Pop music has a mysterious and undeniable hold over listeners. Faithful fans can chart the history of their lives through specific songs, and those songs don’t necessarily have to have been major chart-topping hits. In fact, sometimes the more obscure tunes bear the stronger emotional load because listeners don’t feel like they are sharing the power of those particular songs with others. Those more meaningful songs don’t belong to everyone.
While riding the waves during a recent screening of Bill Pohlad’s Love & Mercy — the new biopic exploring two significant periods in the life of Brian Wilson, the studio wizard behind the Psychedelic Pop symphonic sound of The Beach Boys — I experienced a subtle yet momentarily surprising disconnect. The film tinkers with the boilerplate framing of most traditional biopics, creating two parallel threads in Wilson’s life for audiences to follow and casting two very different actors to inhabit those points.
Paul Dano embodies the younger Wilson, the Pop maestro, as he steps away from his bandmates and the rigors of constantly touring to wrestle with the musical cacophony in his head that leads to Pet Sounds. During this phase, Wilson first starts to become aware of how unsettling the sounds and voices in his head can be. But then, when we encounter Wilson 20 years later in the 1980s, John Cusack has taken over. He wanders through life under the near-complete control of Dr. Eugene Landy (Paul Giamatti), who has sapped much of the great man’s passion in an effort to make him a more stable and productive regular person. The performances, as astonishing and unique as they are, especially in capturing the sad state of this musical genius, tend to fade ever so slightly into the background as the music swells.
It was when I began to listen carefully to the music and pay attention to the creative process on display that I found myself in a bit of a loop. Pet Sounds, released in 1966, begat two singles — “Sloop John B” and “Wouldn’t It Be Nice”/“God Only Knows” — that are instantly familiar and likely, for Boomers, have hazy summertime memories attached to them. Although these songs pre-date me (and I am admittedly far from being a Beach Boys fan), I recognize “God Only Knows” as quite possibly one of the greatest Pop tunes ever written.
Pohlad’s film grants us access to the step-by-step development of the song, starting with Dano’s Wilson at the piano playing it for his father. It would be easy to call what we hear at this point haunting, but this is like watching an architect laying the foundation for a skyscraper that will one day point a single finger to the heavens. Wilson begins to fill in the details, telling his father what will come. And then Pohlad brings us into the studio to watch as the song rises up, piece by piece.
The real marvel at work during this construction phase is Atticus Ross, the film’s composer, who assumed a challenge that was in some ways more complex than the parallel storylines. How do you write music for a film about Brian Wilson? Do you dare to create original works that will inevitably be compared to his? Or do you use his sounds, reconfiguring them into something that feels fresh and new, even though it is decades old?

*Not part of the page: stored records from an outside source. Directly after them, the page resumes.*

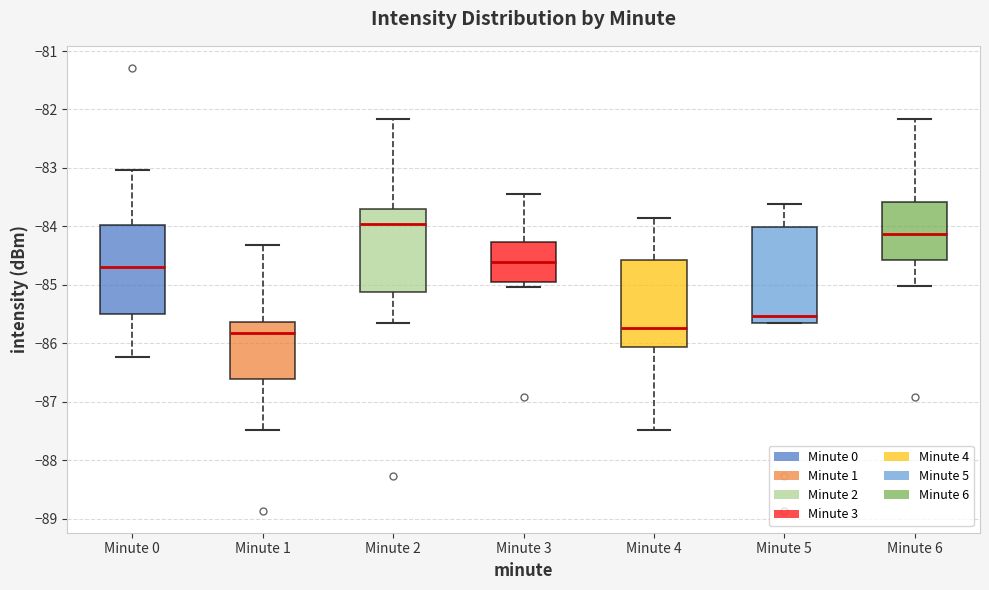

Comparing the boxes themselves (not the whiskers), which one is the tallest?

Minute 5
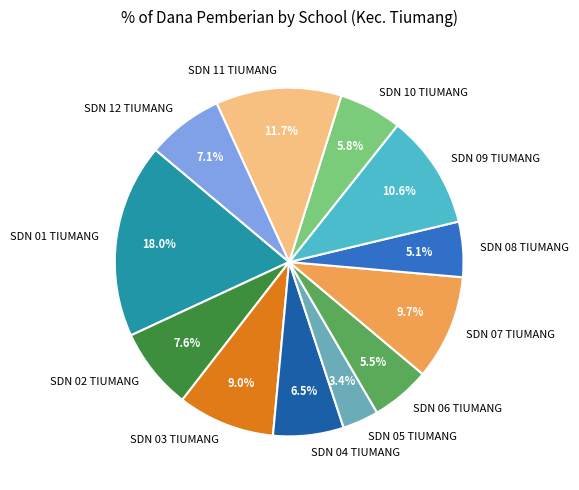

Which category has the smallest portion of the pie?

SDN 05 TIUMANG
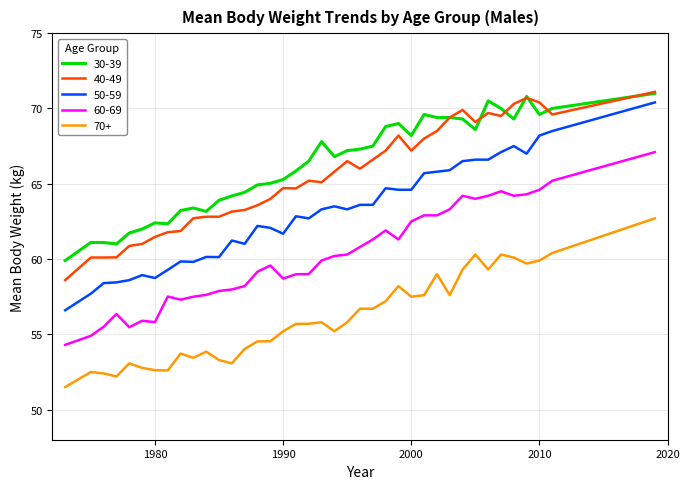

What is the highest value of the 30-39 series?

71.0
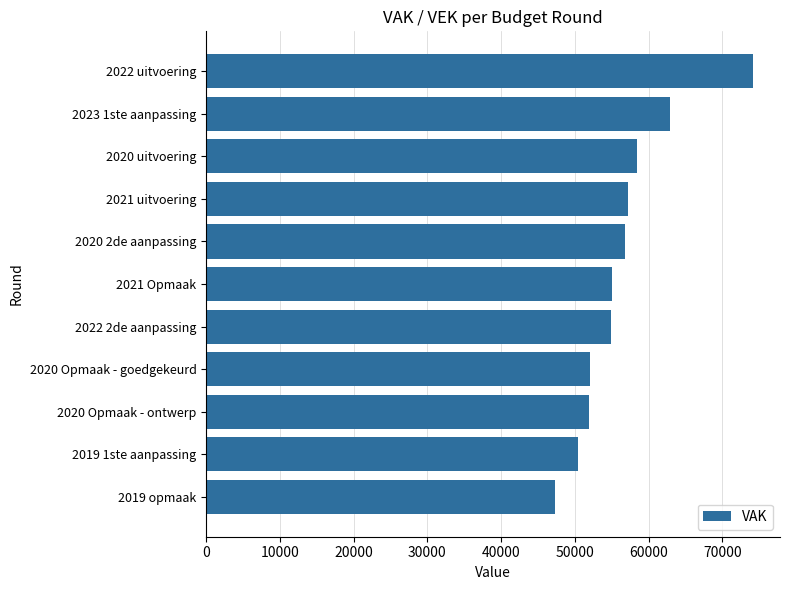

What is the difference between the maximum and minimum values?

26840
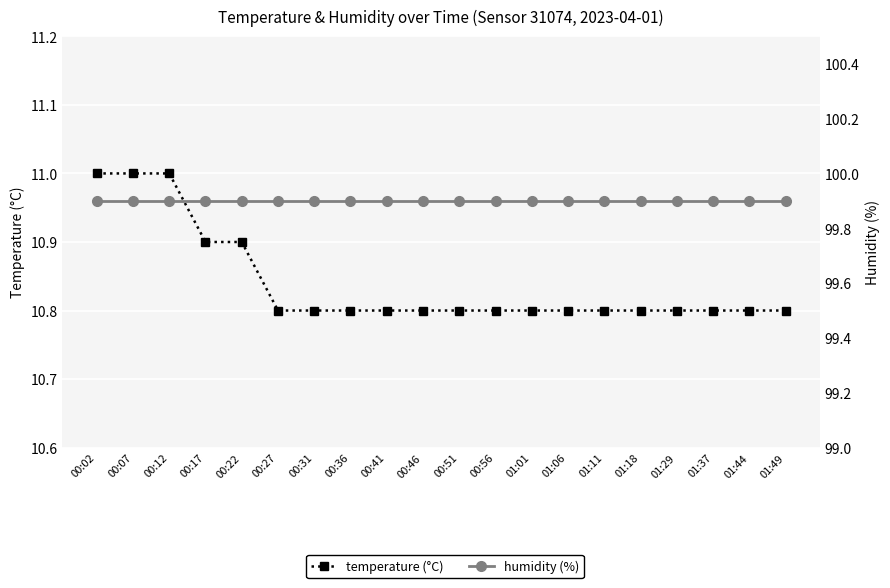

Read the humidity (%) value at 00:07.

99.9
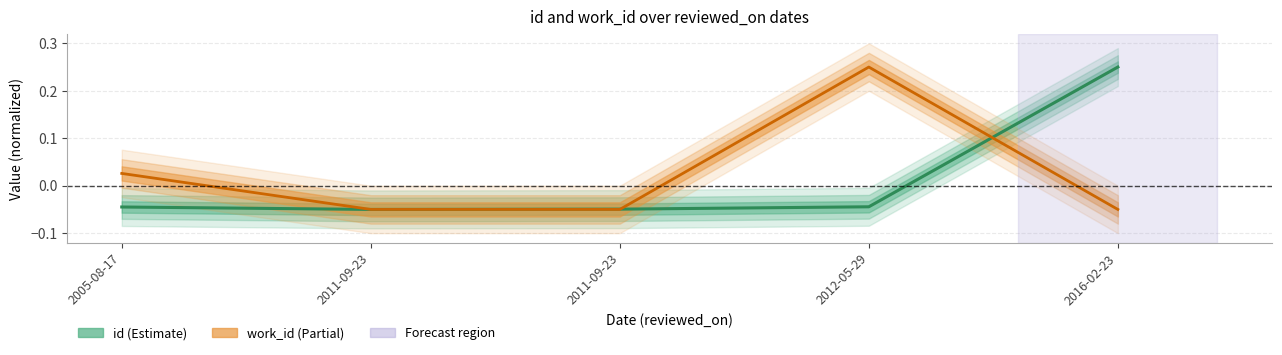

Which category has the highest value across all series?

2016-02-23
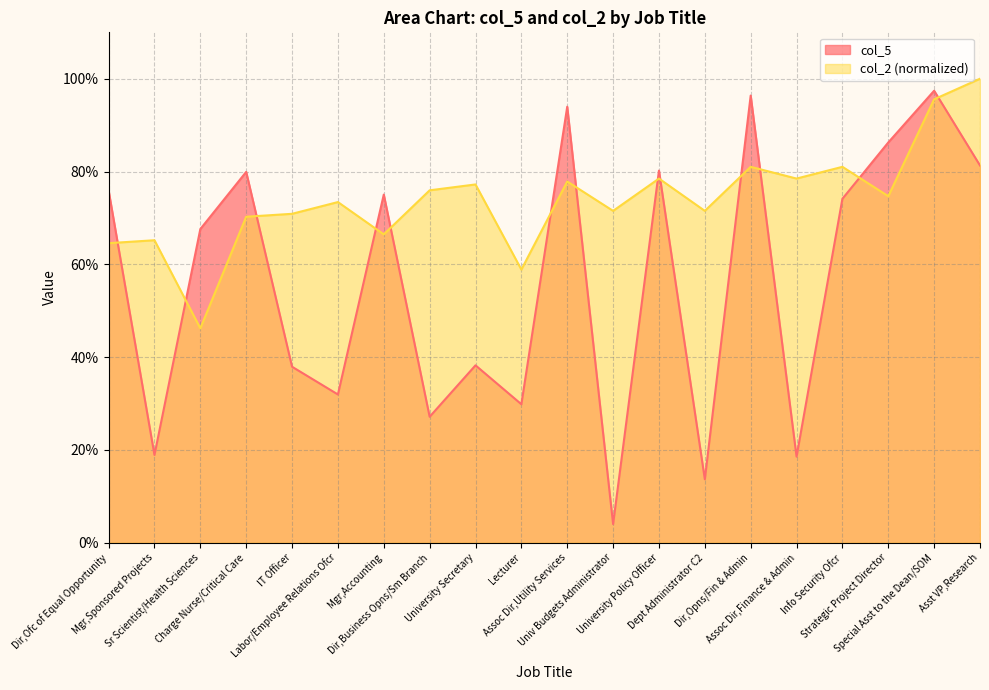

Between which two adjacent categories do col_2 and col_5 first intersect?

Dir,Ofc of Equal Opportunity and Mgr,Sponsored Projects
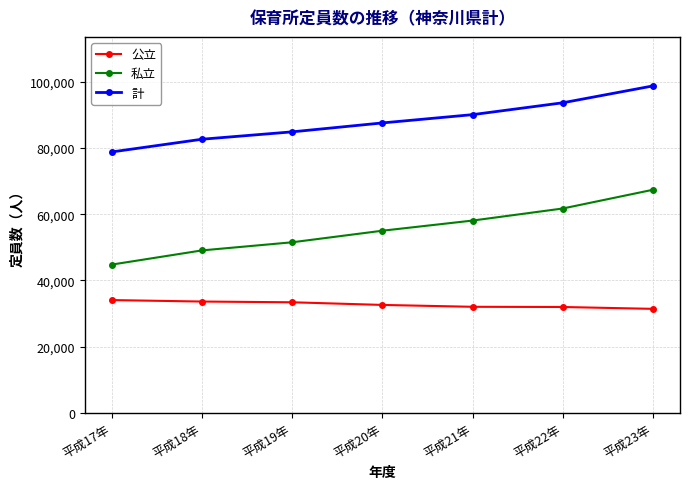

True or false: 私立 and 計 intersect in this chart.

False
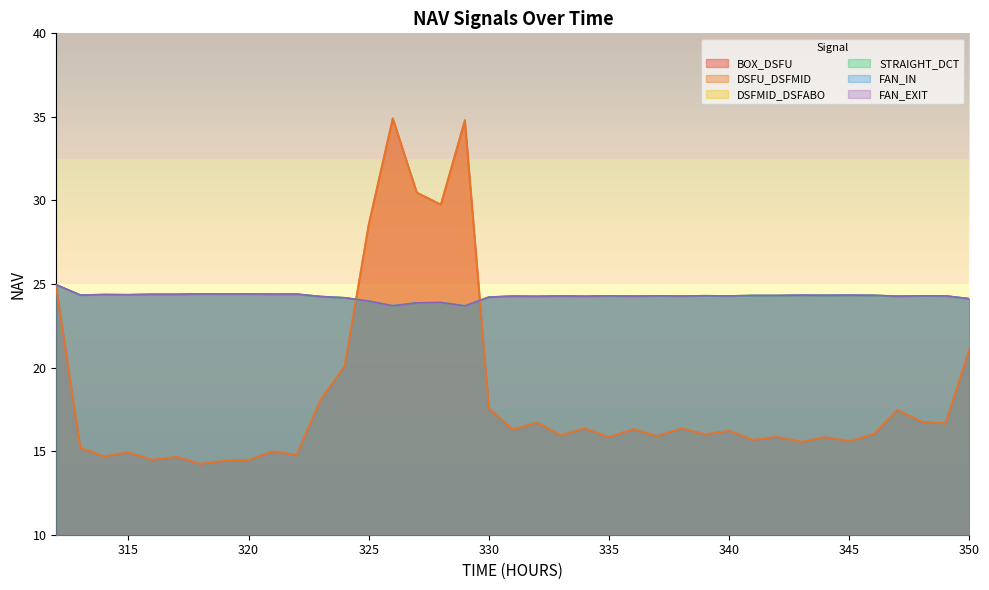

What is the sum of the DSFU_DSFMID values at 323 and 334?

34.4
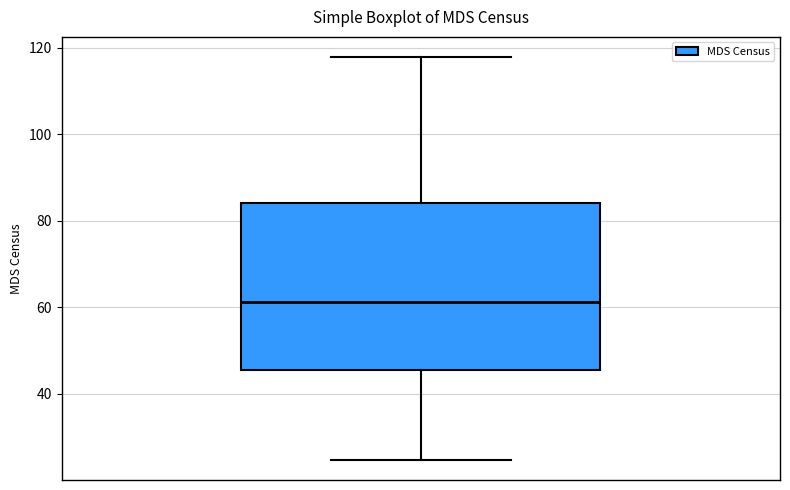

Where is the upper edge of the box on the y-axis? The values are not printed on the chart, so give them approximately, as read against the axis.

84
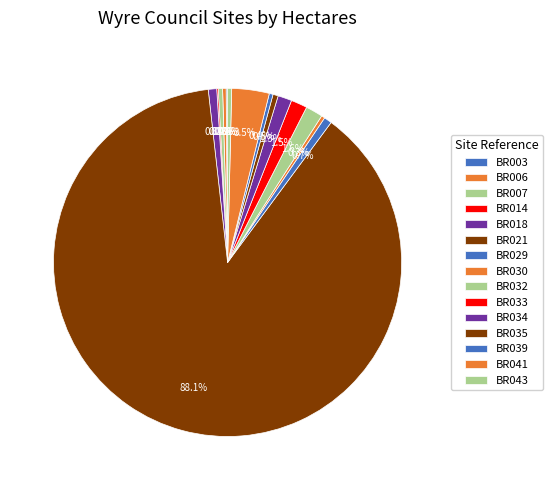

What percentage is NOT represented by BR029?

99.3%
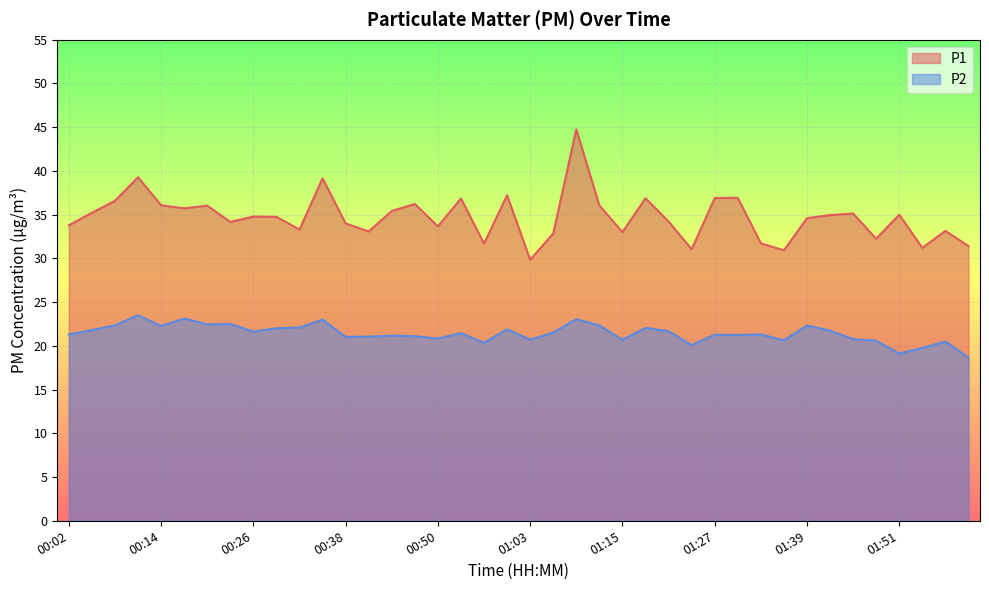

True or false: P1 and P2 intersect in this chart.

False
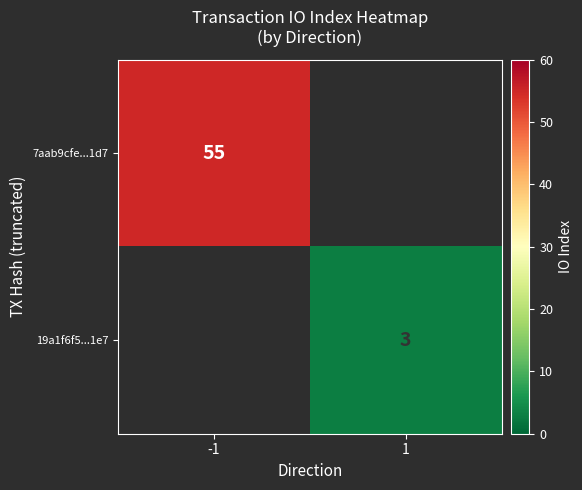

True or false: 7aab9cfe...1d7 has a value of 55 at -1.

True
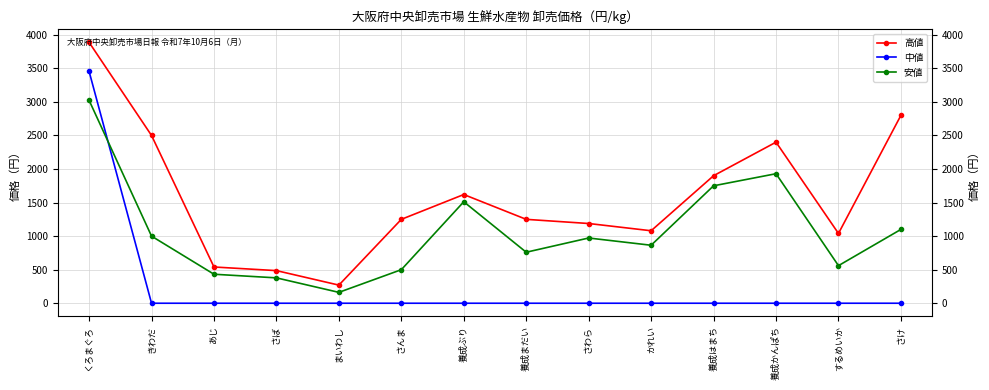

Between which two adjacent categories do 中値 and 安値 first intersect?

くろまぐろ and きわだ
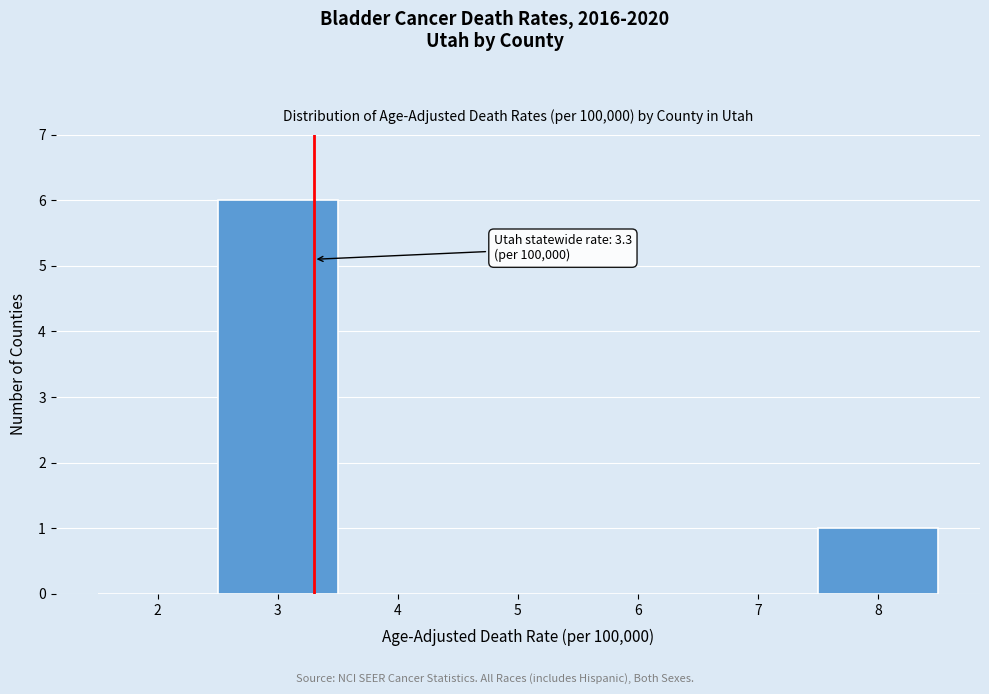

Over which range of the x-axis is the bar tallest?

2.5 to 3.5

Ross, like me, wasn’t alive when the singles from Pet Sounds hit the airwaves, but during a recent phone interview he spoke of how The Beach Boys and their music are “ingrained in one’s consciousness. You know, the universal consciousness.” Plus his father started a pirate radio station in England and later a record label, so Ross grew up in and around 1960s music. “So whether I consciously knew it or not, I knew The Beach Boys,” Ross says. “And growing up, Pet Sounds was music that you couldn’t ignore. It was a certified masterpiece.”
So, again, the challenge stands monumentally before Ross. Once he overcame his initial hesitancy to take on the project, Ross discussed the idea of seeing Wilson as an ever-present musical figure who, if he was willing, could turn over his masters, allowing Ross “to sample or re-tune portions” for the score “or whatever kind of adventure” this process would become. In other words, this was not going to be a traditional approach of song snippets appended to scenes.
And as Ross and Pohlad flesh out the creation of “God Only Knows,” it clearly achieves a degree of wondrous grace, perfectly marrying sound and vision inspired by Wilson’s genius. A documentary could have given us the facts and the details, but this creative team gave life to the spirit and a higher truth that would have been otherwise unheard.